**Instructions for the task**
The expected output is exactly the lines below, starting at the line with "right eye: (99, 80)" and ending at the line with "left eye: (144, 72)", both included; no other line belongs in it.

**Dataset excerpts**

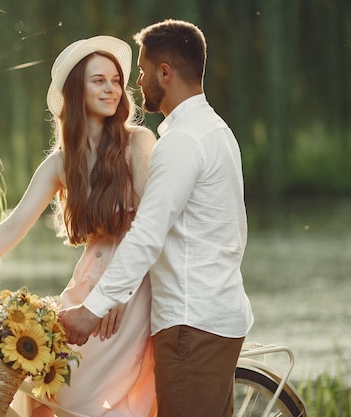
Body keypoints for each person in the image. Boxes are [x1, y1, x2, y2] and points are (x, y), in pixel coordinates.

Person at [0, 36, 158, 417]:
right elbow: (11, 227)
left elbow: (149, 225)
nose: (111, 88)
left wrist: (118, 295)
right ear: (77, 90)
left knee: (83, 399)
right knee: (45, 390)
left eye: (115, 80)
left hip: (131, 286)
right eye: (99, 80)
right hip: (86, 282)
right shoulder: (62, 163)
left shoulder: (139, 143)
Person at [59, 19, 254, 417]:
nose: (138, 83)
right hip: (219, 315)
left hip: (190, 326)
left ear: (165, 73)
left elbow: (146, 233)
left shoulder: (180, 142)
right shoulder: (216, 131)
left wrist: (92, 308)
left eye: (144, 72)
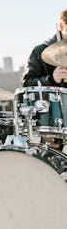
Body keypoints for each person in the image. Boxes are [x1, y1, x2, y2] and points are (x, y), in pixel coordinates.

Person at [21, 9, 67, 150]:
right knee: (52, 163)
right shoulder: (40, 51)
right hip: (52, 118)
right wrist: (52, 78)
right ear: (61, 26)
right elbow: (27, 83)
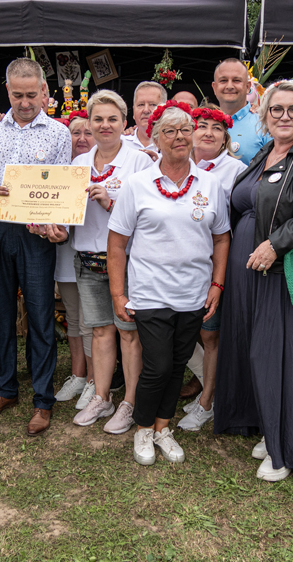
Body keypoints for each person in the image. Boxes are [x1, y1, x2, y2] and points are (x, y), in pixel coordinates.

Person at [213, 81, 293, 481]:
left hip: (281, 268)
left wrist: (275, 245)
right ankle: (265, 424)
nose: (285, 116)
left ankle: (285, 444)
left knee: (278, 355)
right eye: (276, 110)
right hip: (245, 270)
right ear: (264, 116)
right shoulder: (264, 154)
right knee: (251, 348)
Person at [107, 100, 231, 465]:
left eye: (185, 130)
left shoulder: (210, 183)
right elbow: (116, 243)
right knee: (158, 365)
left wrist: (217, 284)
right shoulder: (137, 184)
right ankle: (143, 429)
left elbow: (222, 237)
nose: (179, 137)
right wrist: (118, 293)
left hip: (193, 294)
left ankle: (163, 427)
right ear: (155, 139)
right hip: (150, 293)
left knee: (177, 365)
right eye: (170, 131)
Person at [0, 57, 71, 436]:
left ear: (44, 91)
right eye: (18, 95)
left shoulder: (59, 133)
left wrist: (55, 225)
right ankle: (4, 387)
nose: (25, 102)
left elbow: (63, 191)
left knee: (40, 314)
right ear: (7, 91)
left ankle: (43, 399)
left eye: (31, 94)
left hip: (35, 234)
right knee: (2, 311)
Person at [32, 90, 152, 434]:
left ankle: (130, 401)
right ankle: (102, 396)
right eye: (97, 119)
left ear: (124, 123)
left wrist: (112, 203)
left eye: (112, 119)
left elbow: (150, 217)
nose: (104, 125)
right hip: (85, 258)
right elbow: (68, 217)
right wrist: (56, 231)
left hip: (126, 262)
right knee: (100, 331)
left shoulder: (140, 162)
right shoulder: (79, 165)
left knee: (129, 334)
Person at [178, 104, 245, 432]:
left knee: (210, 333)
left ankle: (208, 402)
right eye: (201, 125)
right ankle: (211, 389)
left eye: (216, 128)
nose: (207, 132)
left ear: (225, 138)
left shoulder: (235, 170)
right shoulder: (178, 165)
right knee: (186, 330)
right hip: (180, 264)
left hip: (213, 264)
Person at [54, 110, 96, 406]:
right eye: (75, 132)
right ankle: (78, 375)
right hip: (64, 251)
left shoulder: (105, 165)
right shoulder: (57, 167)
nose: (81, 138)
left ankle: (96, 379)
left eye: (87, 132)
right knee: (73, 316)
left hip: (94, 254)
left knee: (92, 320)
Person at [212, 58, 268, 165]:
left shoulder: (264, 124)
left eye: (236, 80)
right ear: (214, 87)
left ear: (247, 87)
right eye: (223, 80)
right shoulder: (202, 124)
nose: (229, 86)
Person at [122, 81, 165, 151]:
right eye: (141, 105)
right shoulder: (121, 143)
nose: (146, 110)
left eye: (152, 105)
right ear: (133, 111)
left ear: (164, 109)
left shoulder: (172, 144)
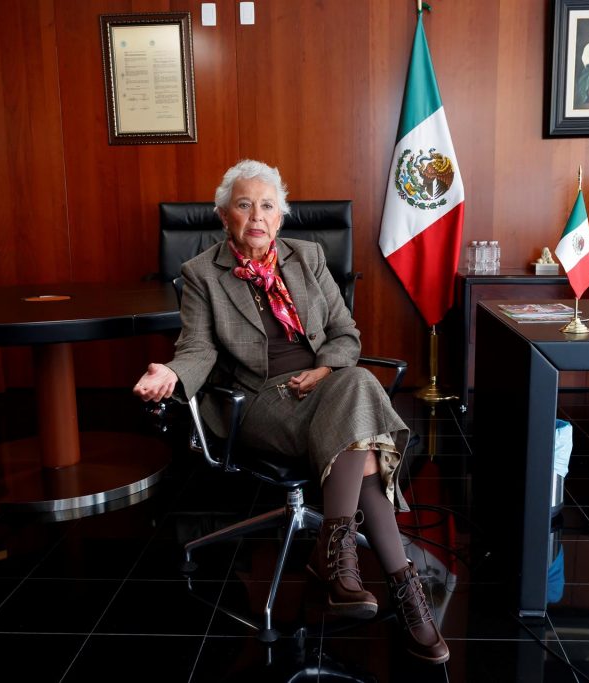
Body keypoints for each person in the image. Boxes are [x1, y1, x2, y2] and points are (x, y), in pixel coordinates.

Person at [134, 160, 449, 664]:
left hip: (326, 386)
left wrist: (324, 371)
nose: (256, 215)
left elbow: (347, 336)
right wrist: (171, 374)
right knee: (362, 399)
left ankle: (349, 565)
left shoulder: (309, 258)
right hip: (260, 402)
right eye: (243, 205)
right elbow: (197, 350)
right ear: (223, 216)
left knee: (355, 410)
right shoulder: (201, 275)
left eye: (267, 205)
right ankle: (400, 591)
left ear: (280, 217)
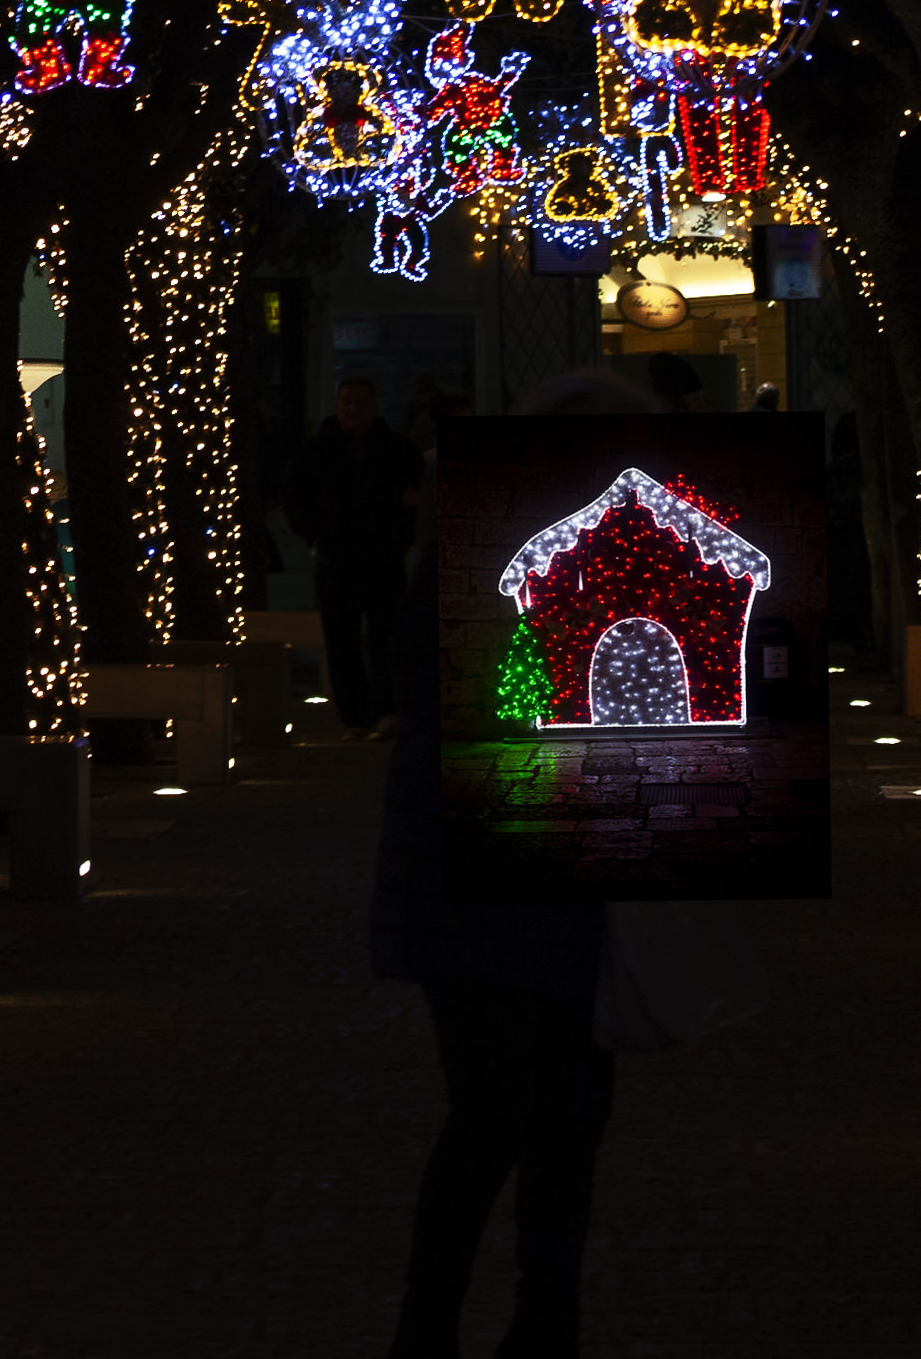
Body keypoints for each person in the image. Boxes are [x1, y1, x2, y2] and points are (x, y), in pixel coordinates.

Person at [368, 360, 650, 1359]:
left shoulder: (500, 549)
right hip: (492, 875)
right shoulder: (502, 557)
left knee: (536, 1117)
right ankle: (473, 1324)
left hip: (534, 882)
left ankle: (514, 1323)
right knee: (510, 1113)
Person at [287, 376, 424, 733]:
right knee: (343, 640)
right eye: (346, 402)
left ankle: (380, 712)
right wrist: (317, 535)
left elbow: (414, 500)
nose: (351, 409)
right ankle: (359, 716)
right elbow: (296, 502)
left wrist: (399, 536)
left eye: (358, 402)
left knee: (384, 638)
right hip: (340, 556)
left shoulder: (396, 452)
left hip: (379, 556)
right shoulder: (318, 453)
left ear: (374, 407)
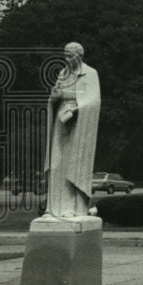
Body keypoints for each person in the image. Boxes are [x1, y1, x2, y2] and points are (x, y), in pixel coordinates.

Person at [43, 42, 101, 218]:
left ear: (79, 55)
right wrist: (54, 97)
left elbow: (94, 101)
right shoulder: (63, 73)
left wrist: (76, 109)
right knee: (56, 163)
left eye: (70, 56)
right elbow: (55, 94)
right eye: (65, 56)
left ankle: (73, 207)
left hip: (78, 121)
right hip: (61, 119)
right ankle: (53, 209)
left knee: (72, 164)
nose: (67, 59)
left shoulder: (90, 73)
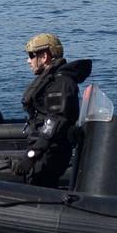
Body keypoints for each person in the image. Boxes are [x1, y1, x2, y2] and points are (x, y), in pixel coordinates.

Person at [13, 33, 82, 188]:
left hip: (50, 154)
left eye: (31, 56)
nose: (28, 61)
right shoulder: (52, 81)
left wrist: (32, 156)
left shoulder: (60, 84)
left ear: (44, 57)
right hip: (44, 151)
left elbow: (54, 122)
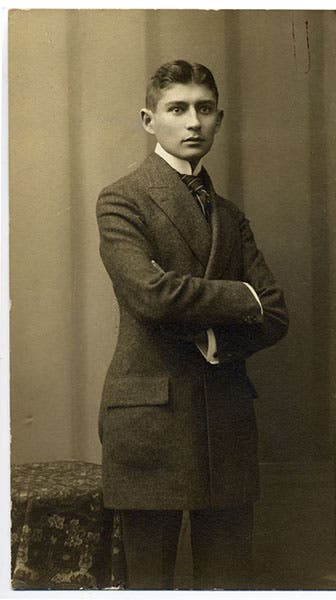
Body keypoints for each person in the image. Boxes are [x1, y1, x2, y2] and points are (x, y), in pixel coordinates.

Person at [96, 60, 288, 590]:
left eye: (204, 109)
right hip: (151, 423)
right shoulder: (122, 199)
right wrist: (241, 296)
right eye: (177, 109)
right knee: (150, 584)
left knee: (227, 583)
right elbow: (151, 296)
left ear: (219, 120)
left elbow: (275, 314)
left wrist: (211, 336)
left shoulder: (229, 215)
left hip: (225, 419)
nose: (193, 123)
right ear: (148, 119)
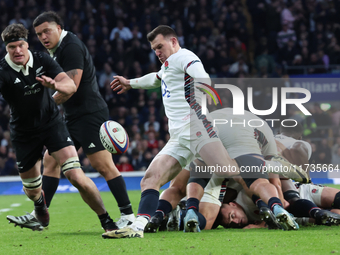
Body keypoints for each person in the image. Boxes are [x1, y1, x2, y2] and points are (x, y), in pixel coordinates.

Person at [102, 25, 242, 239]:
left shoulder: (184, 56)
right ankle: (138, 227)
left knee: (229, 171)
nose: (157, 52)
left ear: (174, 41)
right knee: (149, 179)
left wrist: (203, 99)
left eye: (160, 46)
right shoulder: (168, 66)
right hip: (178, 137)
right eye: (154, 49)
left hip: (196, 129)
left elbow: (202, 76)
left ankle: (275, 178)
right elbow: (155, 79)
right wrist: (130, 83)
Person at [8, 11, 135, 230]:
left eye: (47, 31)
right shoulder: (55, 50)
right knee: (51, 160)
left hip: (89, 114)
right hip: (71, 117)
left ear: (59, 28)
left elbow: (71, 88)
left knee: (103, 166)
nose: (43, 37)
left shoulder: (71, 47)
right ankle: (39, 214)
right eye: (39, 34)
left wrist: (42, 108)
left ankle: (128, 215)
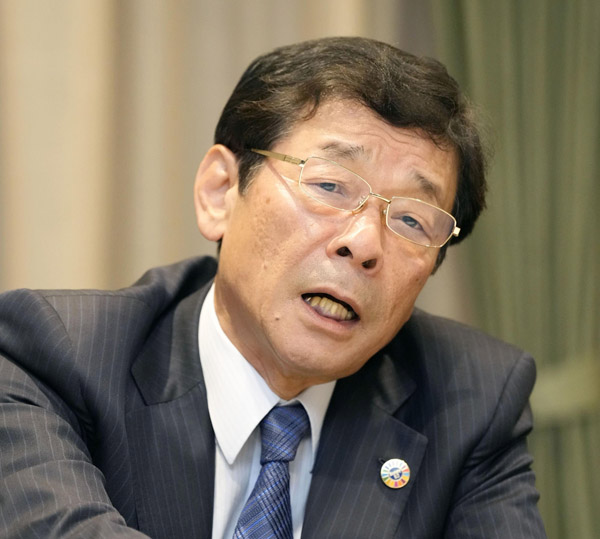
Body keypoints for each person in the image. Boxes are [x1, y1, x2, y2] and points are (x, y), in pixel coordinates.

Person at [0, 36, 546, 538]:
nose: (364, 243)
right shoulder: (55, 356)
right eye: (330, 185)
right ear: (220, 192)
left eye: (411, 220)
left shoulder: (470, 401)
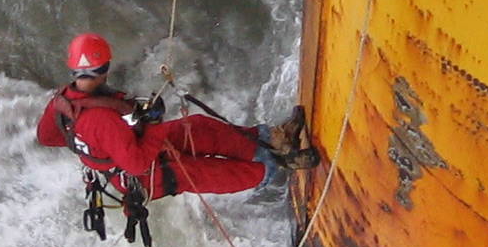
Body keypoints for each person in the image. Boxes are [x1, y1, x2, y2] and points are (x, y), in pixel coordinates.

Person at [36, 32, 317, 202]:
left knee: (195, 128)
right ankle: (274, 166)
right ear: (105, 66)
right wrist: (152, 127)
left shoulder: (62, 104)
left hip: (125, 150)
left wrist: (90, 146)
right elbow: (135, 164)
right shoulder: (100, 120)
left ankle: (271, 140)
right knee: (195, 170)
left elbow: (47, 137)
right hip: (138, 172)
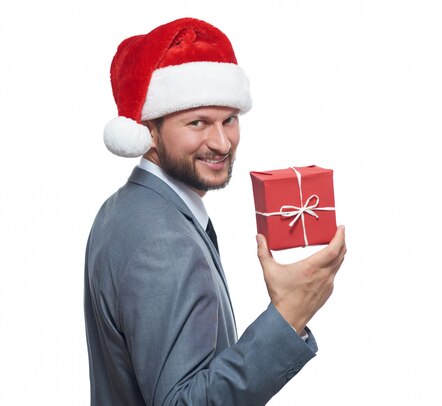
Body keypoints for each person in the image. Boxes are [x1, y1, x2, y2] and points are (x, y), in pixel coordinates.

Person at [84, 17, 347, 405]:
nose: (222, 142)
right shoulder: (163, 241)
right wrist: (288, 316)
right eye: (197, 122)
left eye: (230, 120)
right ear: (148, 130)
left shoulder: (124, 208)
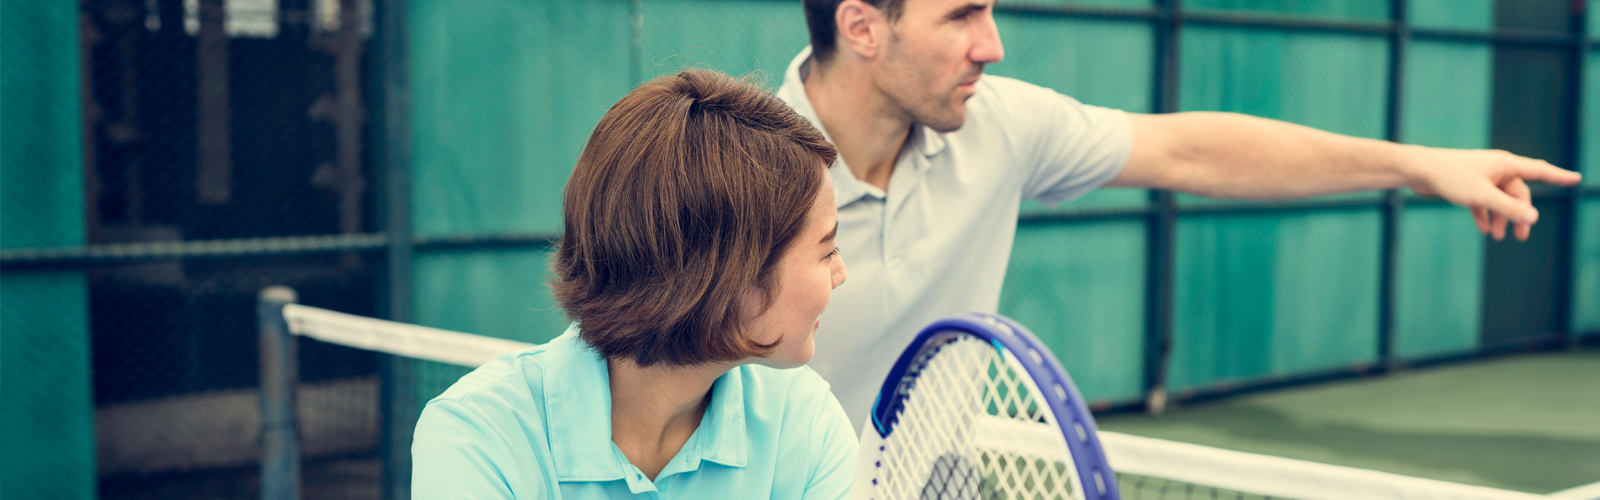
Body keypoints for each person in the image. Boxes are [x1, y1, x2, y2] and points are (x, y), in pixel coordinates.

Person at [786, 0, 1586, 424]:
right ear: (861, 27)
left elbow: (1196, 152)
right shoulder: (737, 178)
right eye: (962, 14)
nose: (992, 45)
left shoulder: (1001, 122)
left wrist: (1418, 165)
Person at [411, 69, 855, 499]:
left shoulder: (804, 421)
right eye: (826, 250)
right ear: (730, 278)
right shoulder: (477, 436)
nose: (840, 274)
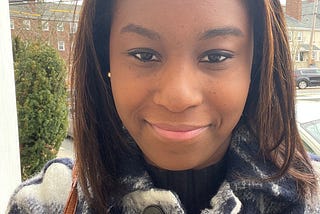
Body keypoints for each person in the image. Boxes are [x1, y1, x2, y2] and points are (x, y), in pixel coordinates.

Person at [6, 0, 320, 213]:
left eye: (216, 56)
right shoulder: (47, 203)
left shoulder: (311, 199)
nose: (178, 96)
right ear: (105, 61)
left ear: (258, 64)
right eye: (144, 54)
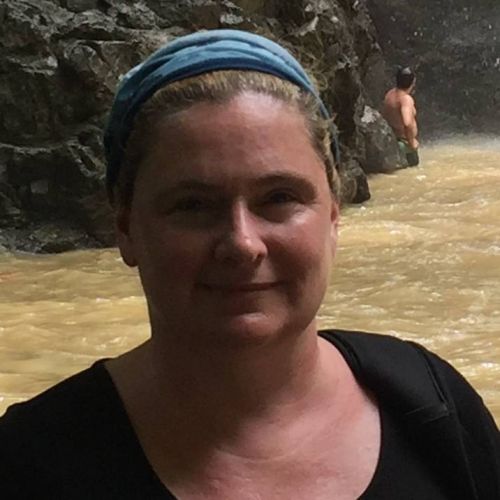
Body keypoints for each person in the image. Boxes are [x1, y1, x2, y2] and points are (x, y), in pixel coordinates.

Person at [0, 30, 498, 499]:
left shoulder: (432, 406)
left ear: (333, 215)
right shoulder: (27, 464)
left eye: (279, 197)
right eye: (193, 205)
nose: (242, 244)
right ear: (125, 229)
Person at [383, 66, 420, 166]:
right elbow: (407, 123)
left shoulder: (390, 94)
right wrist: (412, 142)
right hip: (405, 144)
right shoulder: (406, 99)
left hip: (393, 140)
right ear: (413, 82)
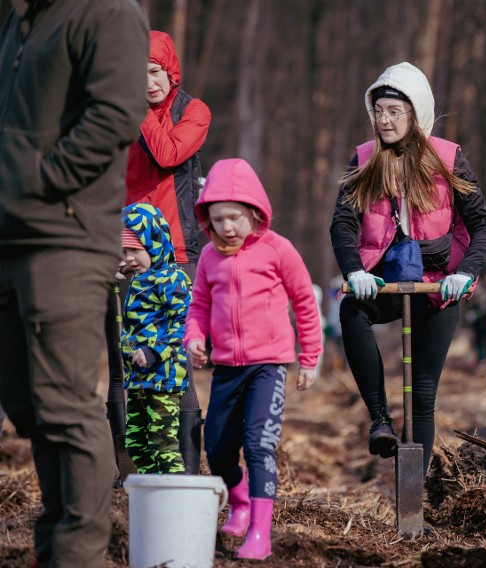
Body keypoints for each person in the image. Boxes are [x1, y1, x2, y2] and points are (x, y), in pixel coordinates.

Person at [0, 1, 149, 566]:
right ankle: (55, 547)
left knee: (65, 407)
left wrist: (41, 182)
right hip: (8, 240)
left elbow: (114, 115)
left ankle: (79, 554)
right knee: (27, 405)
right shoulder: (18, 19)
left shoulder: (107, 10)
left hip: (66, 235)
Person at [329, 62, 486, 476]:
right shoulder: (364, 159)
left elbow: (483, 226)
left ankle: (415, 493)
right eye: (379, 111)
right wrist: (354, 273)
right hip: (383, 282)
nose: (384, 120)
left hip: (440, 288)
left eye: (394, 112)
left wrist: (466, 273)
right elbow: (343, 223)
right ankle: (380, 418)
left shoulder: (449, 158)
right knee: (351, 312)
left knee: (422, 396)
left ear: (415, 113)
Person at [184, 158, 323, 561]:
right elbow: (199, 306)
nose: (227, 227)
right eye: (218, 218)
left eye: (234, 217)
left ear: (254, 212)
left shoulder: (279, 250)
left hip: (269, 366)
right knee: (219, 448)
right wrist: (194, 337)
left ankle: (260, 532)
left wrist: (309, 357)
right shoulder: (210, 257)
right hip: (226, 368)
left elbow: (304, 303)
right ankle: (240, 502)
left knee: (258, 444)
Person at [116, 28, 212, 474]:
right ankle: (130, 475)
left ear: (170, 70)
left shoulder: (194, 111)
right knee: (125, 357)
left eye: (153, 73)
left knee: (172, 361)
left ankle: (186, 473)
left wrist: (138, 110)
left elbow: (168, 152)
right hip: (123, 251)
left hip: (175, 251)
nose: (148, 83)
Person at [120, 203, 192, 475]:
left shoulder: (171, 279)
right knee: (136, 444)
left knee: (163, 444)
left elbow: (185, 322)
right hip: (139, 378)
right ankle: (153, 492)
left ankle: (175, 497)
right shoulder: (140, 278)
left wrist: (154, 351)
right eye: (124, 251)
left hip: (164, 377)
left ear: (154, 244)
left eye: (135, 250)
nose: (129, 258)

**Task solution**
right eye: (99, 80)
right hip: (86, 282)
right shoulder: (62, 163)
left shoulder: (139, 143)
Person at [59, 19, 254, 417]:
nose: (138, 83)
right hip: (219, 315)
left hip: (190, 326)
left ear: (165, 73)
left elbow: (146, 233)
left shoulder: (180, 142)
right shoulder: (216, 131)
left wrist: (92, 308)
left eye: (144, 72)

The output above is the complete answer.